In this country, with such an ingrained drinking culture, it seems like there’s those who drink and those who don’t. Even though we all know the negative side effects of alcohol, it’s easy to feel oratcisied if you don’t drink. Former Made In Chelsea star and podcast host Caggie Dunlop has known for a while that alcohol hasn't always been the best idea for her. ‘I knew instinctively that [alcohol] didn't work for me,’ Caggie, 31, tells Grazia, ‘But yeah, I didn't want to be like, "Oh, well, I have a problem. So I can't drink." So I would just basically keep drinking.’
That was until she discovered being ‘sober curious’, a term coined by the writer Ruby Warrington. What is being ‘sober curious’, though? Caggie explains. ‘Essentially, it doesn't mean that you resign yourself to sobriety - of course, you can if it works for you,’ she tells Grazia, ‘but it's just about opening up the conversation to sobriety being more normalised.’
While she says her relationship with alcohol never got out of control, Caggie, who is ‘susceptible to depression’, says the main reason she decided to reevaluate her relationship with drinking was because of her mental health. ‘I can go into a depression for a good week after drinking a lot,’ she says. ‘I think a big part of my relationship with alcohol was escaping when things got too difficult or too emotionally challenging - it was like my default setting,’ she adds.
If you’re thinking about doing Dry January next year, Caggie definitely recommends it. ‘I think a massive issue with sobriety is that people don't want to resign themselves to a particular camp, myself included,’ she says. ‘I've had a lot of friends that like will do Dry Jan and probably shouldn't drink - and I've witnessed their behaviour enough to know that they shouldn't - but they can't quite get that point yet themselves because they don't want to say, “Oh, I don't drink”. So I think Dry Jan is quite a nice opportunity for people to explore it without having to explain it very much.’
Her top advice? Not to beat yourself up if you do slip and choose to have a drink - and, importantly, to find other ways to handle your emotions. ‘It’s about having self awareness that it’s about progress, not perfection,’ she says. Caggie exercises, and finds using a journal immensely helpful. She also finds an outlet in writing music, something which she hopes to pursue more in the next year.

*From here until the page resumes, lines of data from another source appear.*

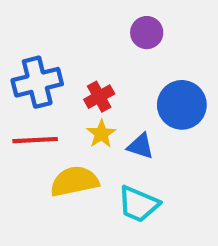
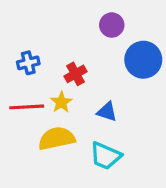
blue cross: (37, 82) -> (28, 63), size x0.6
blue circle: (182, 105) -> (143, 60), moved
yellow star: (101, 134) -> (61, 102), moved

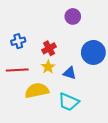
blue circle: (143, 60) -> (93, 52), moved
yellow star: (61, 102) -> (48, 67), moved

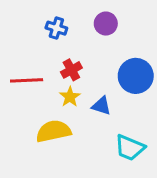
blue cross: (18, 41) -> (56, 28), moved, turned 32
red line: (17, 70) -> (27, 80), moved
cyan trapezoid: (69, 102) -> (130, 148), moved

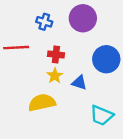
purple circle: (106, 24) -> (83, 18), size x1.5
red cross: (71, 70) -> (56, 55), turned 35
red line: (27, 80) -> (16, 48), moved

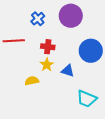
blue cross: (44, 22) -> (38, 19), turned 32
yellow semicircle: (42, 103) -> (32, 81), moved, size x0.6

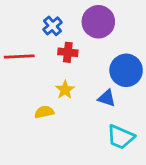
red cross: (48, 47) -> (68, 52), moved
blue triangle: (68, 71) -> (107, 98), moved

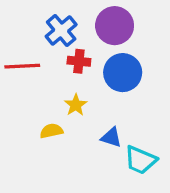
blue cross: (53, 26) -> (61, 30), size x1.4
blue circle: (126, 70) -> (123, 73), moved
blue triangle: (107, 98) -> (111, 137), moved

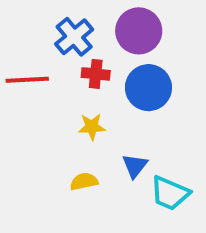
yellow star: (76, 105) -> (92, 127), turned 30
yellow semicircle: (51, 131) -> (84, 181), moved
blue triangle: (111, 137) -> (135, 166), turned 50

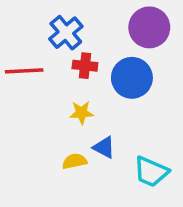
purple circle: (139, 31) -> (149, 27), moved
blue triangle: (135, 166) -> (104, 147), moved, turned -40

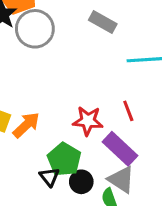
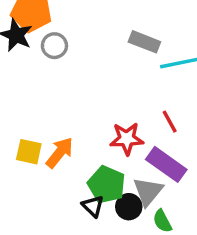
gray rectangle: (103, 22) -> (144, 42), moved
gray circle: (35, 29) -> (54, 46), size x0.6
gray triangle: (121, 179) -> (148, 192), moved, turned 44

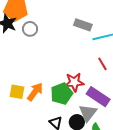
red line: (170, 122) -> (102, 64), moved
green pentagon: (107, 185) -> (62, 94), moved, turned 30

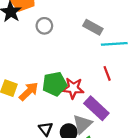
gray circle: (30, 29) -> (44, 26), moved
green pentagon: (62, 94) -> (55, 84), moved

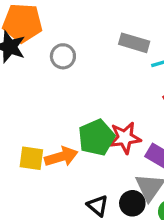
orange arrow: (29, 91) -> (61, 157), turned 40

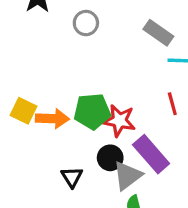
black circle: (132, 203) -> (110, 158), moved

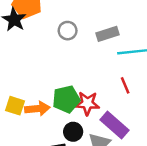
gray circle: (86, 23) -> (68, 31), moved
gray rectangle: (158, 33) -> (107, 34), turned -45
black circle: (110, 158) -> (73, 132), moved

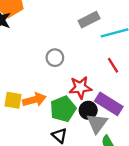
gray circle: (68, 31) -> (55, 58), moved
green pentagon: (66, 99) -> (63, 109), moved
black circle: (73, 132) -> (88, 110), moved

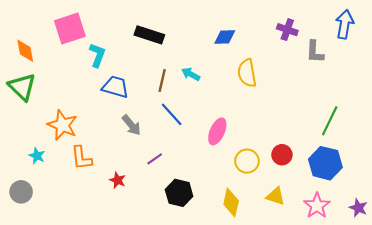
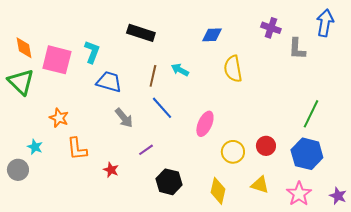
pink square: (70, 29) -> (57, 60), moved, turned 32
orange star: (62, 125) -> (59, 118), size x0.7
gray circle: (21, 192) -> (18, 170), moved

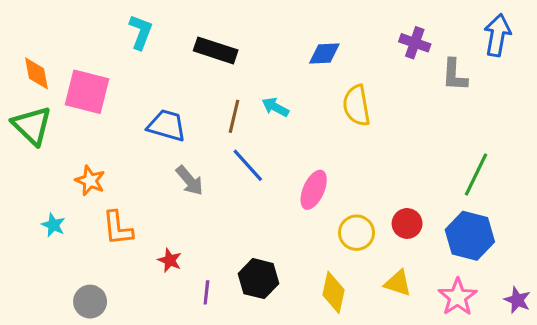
cyan L-shape: (92, 52) -> (141, 32), moved
purple line: (146, 150) -> (206, 292), moved, turned -49
gray circle: (18, 170) -> (90, 302), moved

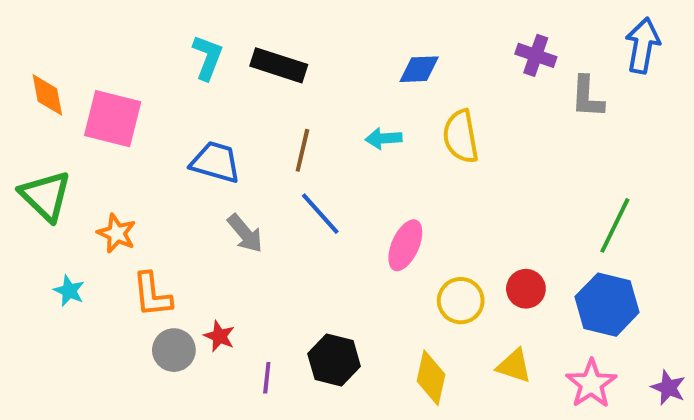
cyan L-shape: (141, 32) -> (208, 57), moved
cyan arrow: (275, 107) -> (384, 138), moved, turned -32
green triangle: (32, 125) -> (45, 196), moved
gray circle: (90, 302) -> (174, 350), moved

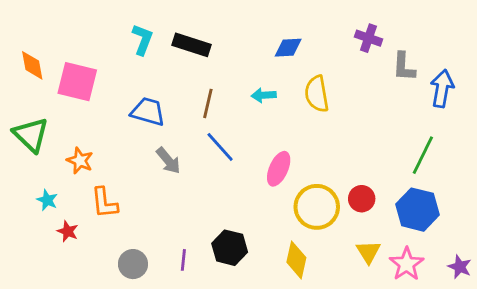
blue arrow: (643, 45) -> (442, 88), moved
yellow circle: (461, 301) -> (317, 207), size x1.4
red star: (219, 336) -> (68, 231), moved
gray circle: (174, 350) -> (133, 264), moved
yellow triangle: (514, 366) -> (368, 252), moved, turned 40

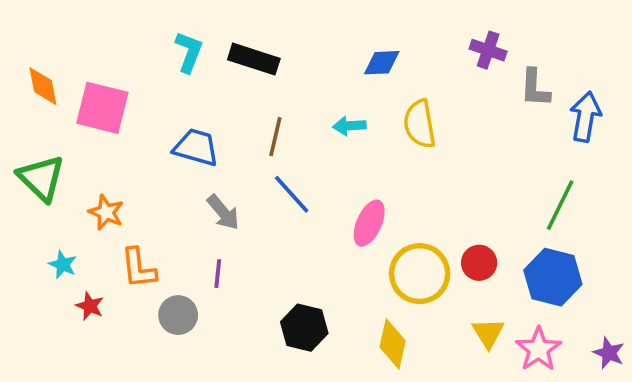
purple line: (183, 260) -> (218, 274), moved
gray circle: (133, 264) -> (178, 315), moved

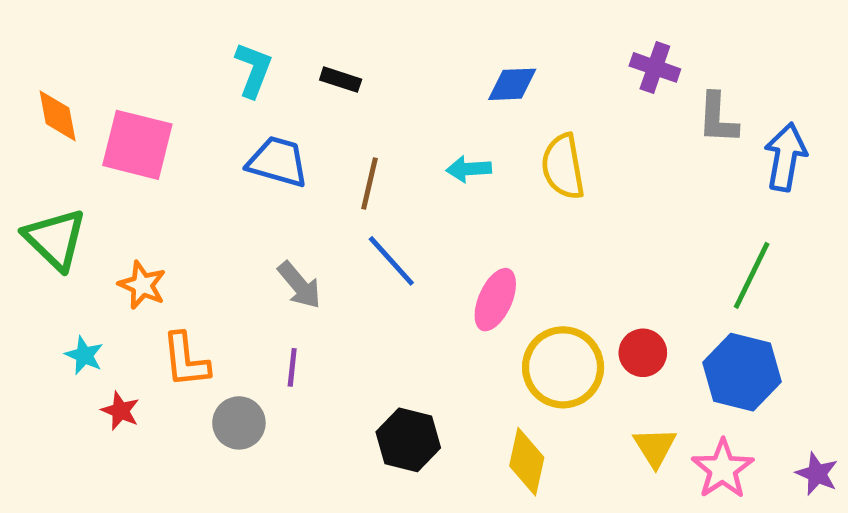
black rectangle: (254, 59) -> (341, 80), size x0.6
blue trapezoid: (196, 147) -> (278, 162), moved

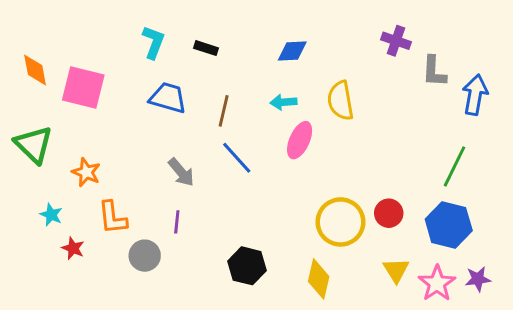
blue diamond: (512, 84) -> (292, 51), moved
pink ellipse: (495, 300) -> (300, 140), moved
purple star: (817, 474) -> (478, 279), moved, turned -30

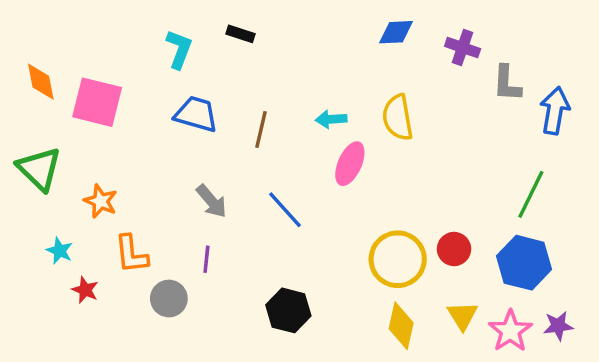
black rectangle: (206, 48) -> (241, 34), moved
blue diamond: (292, 51) -> (396, 32), moved
blue line: (237, 158) -> (285, 210), moved
yellow diamond: (319, 279) -> (401, 326), moved

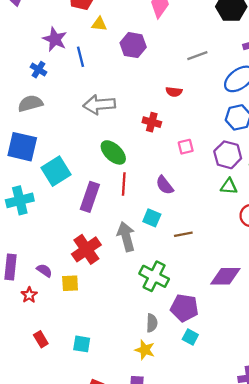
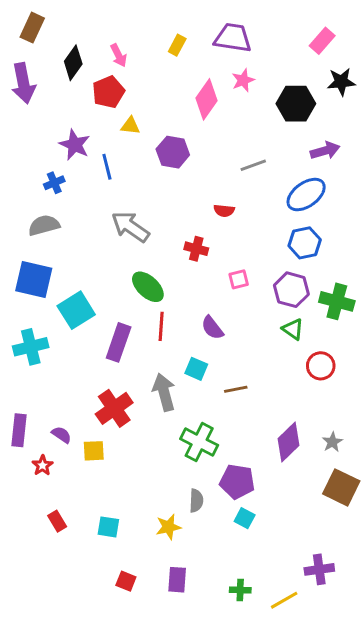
blue cross: (39, 70) -> (54, 183), turned 35
gray arrow: (99, 105) -> (130, 227), turned 40
green triangle: (229, 186) -> (293, 329), turned 30
purple diamond: (225, 276) -> (288, 442), turned -44
yellow star: (145, 350) -> (168, 527), moved, turned -30

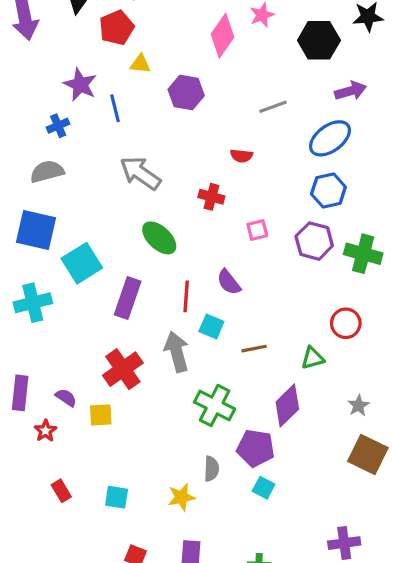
red line: (161, 326) -> (186, 296), moved
green triangle: (293, 329) -> (313, 358), moved, turned -50
purple diamond: (288, 442) -> (287, 405), moved

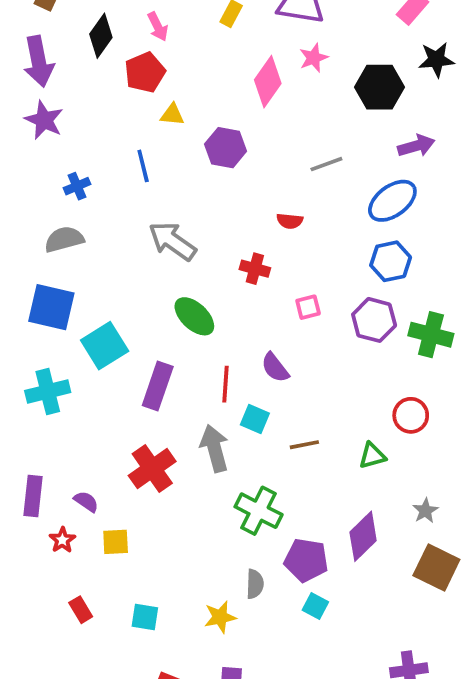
purple star: (80, 85) -> (44, 120), moved
purple diamond: (287, 405) -> (363, 536), moved
yellow square: (101, 415) -> (116, 542), moved

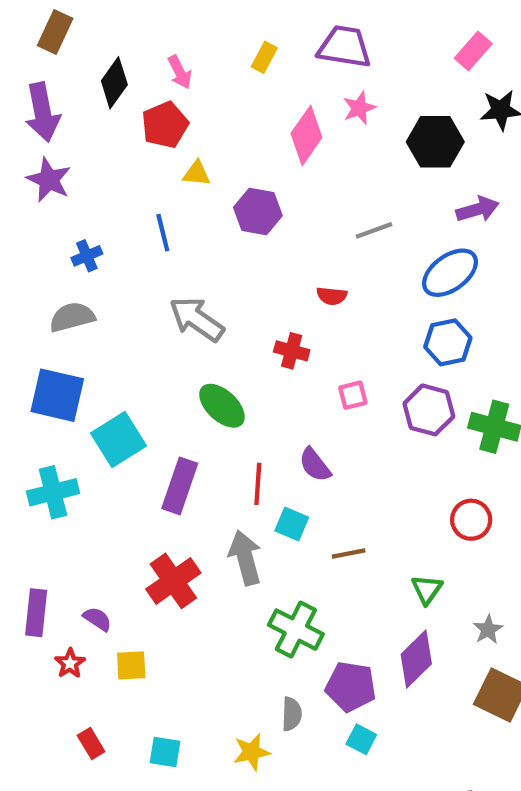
green triangle: (372, 456) -> (427, 589), moved, turned -40

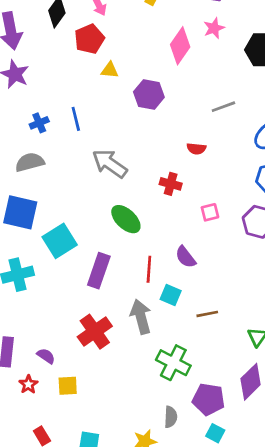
blue line: (163, 233) -> (76, 119), moved

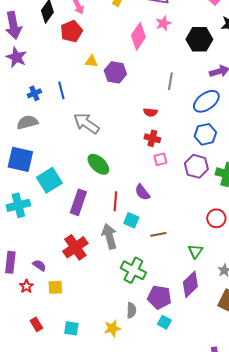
yellow triangle: (110, 70) -> (91, 61), moved
gray line: (223, 107) -> (170, 81), turned -60
red cross: (171, 184) -> (152, 138), moved

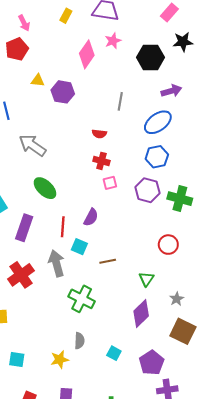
purple semicircle: (142, 192) -> (91, 217), turned -114
purple pentagon: (159, 297) -> (152, 363), moved, turned 30

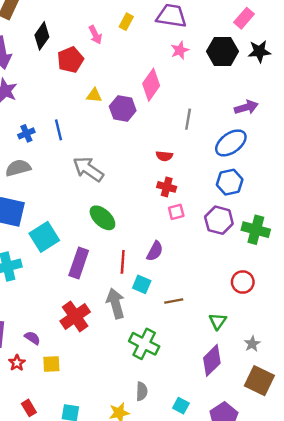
pink arrow: (24, 23) -> (95, 35), moved
pink diamond: (87, 54) -> (151, 85), moved
black hexagon: (151, 57) -> (223, 51), moved

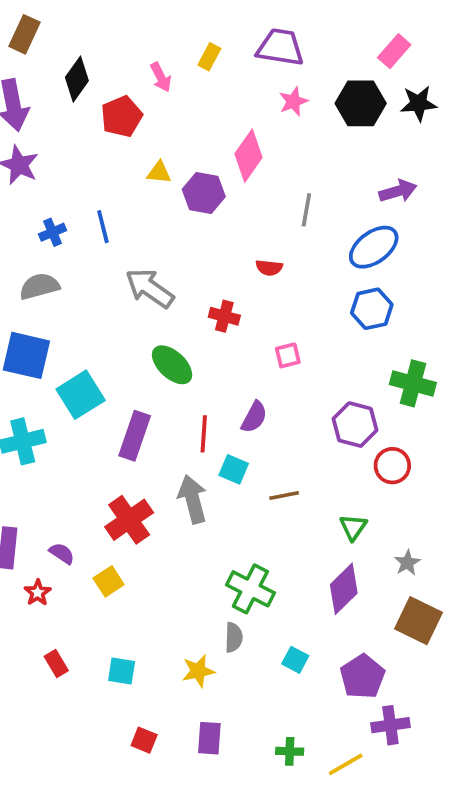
red cross: (167, 187) -> (224, 316), moved
purple hexagon: (219, 220) -> (355, 425), moved
green cross: (144, 344) -> (250, 589), moved
yellow square: (51, 364) -> (109, 581), moved, turned -30

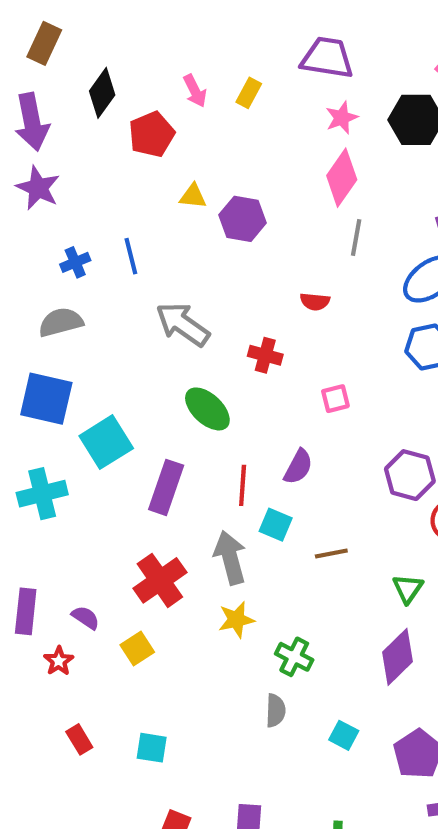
yellow rectangle: (209, 57) -> (249, 93), moved
pink diamond: (249, 156) -> (342, 178), moved
green cross: (250, 589) -> (294, 657), size x0.7
yellow star: (198, 671) -> (236, 620), moved

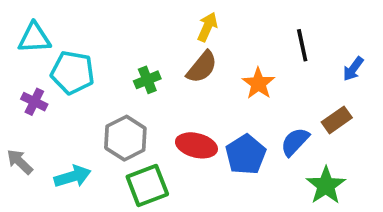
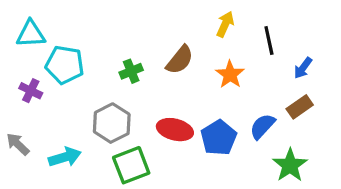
yellow arrow: (207, 27) -> (225, 24), moved
blue arrow: (353, 69) -> (303, 68), moved

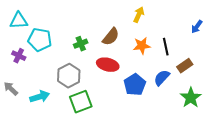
black line: (269, 40) -> (166, 47), moved
blue arrow: (303, 68) -> (197, 27), moved
orange star: (230, 74) -> (142, 46), turned 30
red ellipse: (175, 130) -> (108, 65), moved
green star: (290, 165) -> (191, 98), moved

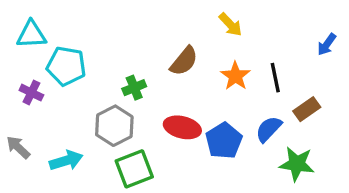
yellow arrow: (139, 15) -> (230, 25), turned 112
green cross: (81, 44) -> (134, 88), moved
orange star: (142, 46) -> (235, 76), turned -30
red ellipse: (108, 65) -> (182, 127), moved
green star: (191, 98) -> (297, 164), moved, turned -30

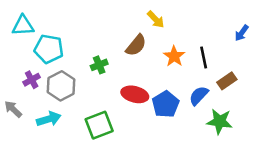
yellow arrow: (230, 25) -> (156, 19), moved
purple cross: (31, 93) -> (32, 80), moved, turned 35
gray hexagon: (114, 126) -> (61, 86), moved

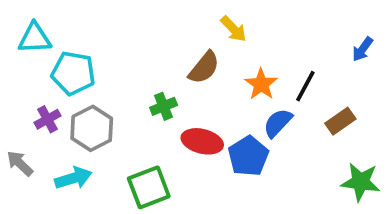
black line: (204, 58) -> (305, 86), turned 40
green cross: (99, 65) -> (164, 106), moved
blue semicircle: (199, 96) -> (278, 123), moved
green star: (220, 121) -> (361, 182), moved

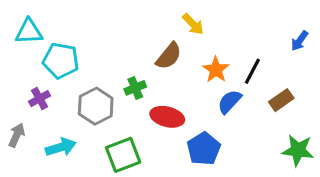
gray hexagon: (92, 128) -> (96, 106), moved
blue pentagon: (248, 156) -> (204, 149), moved
gray arrow: (20, 163) -> (17, 135), turned 70

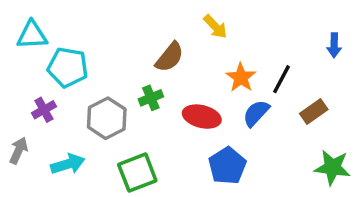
blue arrow: (299, 41) -> (334, 45), turned -35
brown semicircle: (169, 56) -> (170, 57), moved
red ellipse: (167, 117) -> (202, 117), moved

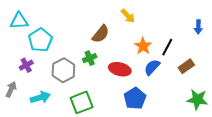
cyan pentagon: (68, 67) -> (40, 40), turned 30

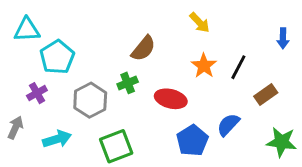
yellow arrow: (128, 16) -> (200, 23), moved
blue semicircle: (152, 67) -> (228, 125), moved

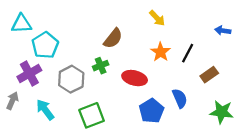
blue arrow: (283, 38) -> (223, 31), turned 98
purple cross: (37, 93) -> (29, 73), size x1.5
blue semicircle: (228, 125) -> (180, 98), turned 114
cyan arrow: (57, 139) -> (45, 110), turned -110

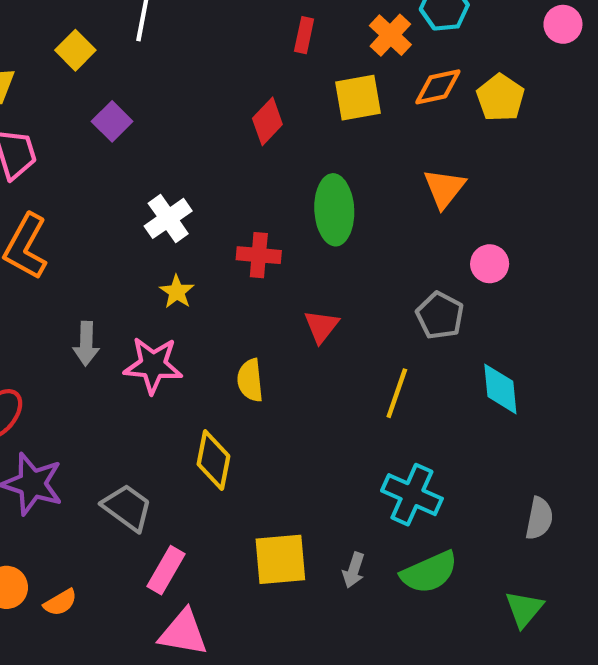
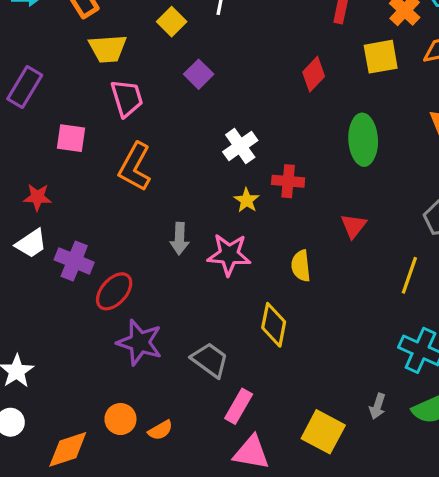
red cross: (259, 255) -> (288, 181), moved
yellow square: (280, 559) -> (323, 432), moved, turned 33

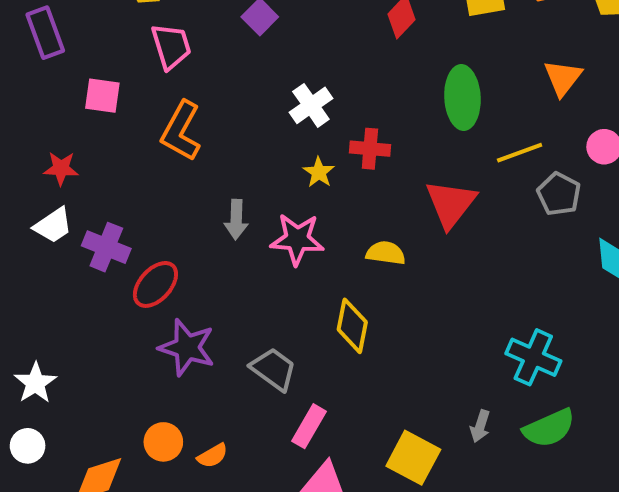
purple rectangle: (25, 87) -> (45, 33), turned -51
red triangle: (354, 226) -> (451, 204), size x1.6
yellow semicircle: (301, 266) -> (386, 253), turned 104
yellow line: (409, 275) -> (520, 153), moved, turned 51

Of course, those who watched Caggie on MiC will remember her singing - but she says that wasn’t all it seemed on the surface. ‘The first time I ever sung in front of anybody was on Made In Chelsea,’ she says. ‘So people presumed when they watched it, they were like “Oh, she’s trying to be a singer!” No, I was so scared of performing, I think the producers were like, well, it might go really wrong and that will make great TV.'
‘It was quite the baptism of fire,’ she continues. ‘And then I really got into the music industry. But the music industry was quite a tricky one. I think doing Made in Chelsea gave me exposure, but it didn't necessarily give me credibility. And I think the thing with any kind of fast kind of fame is that it comes with a price. Yeah, I think that's where we're living in a dangerous world at the moment, where fame has been democratized by social media. And I can say from experiencing it firsthand that it's an empty vessel.'
Caggie left MiC when she was 23, which is eight years ago now. But she doesn’t regret her time in the reality spotlight at all. Since leaving the King’s Road, Caggie has now turned podcast host, and is currently on the second season of her incredibly successful podcast, Saturn Returns. ‘A big incentive for me leaving [MiC] was that I really wanted to know who I truly was without being told by the press, or producers, or a TV show,' she explains. ‘[Made In Chelsea] took me on a path to where I am now, and I've got to say I’m now probably the happiest I've been - for as long as I can remember.’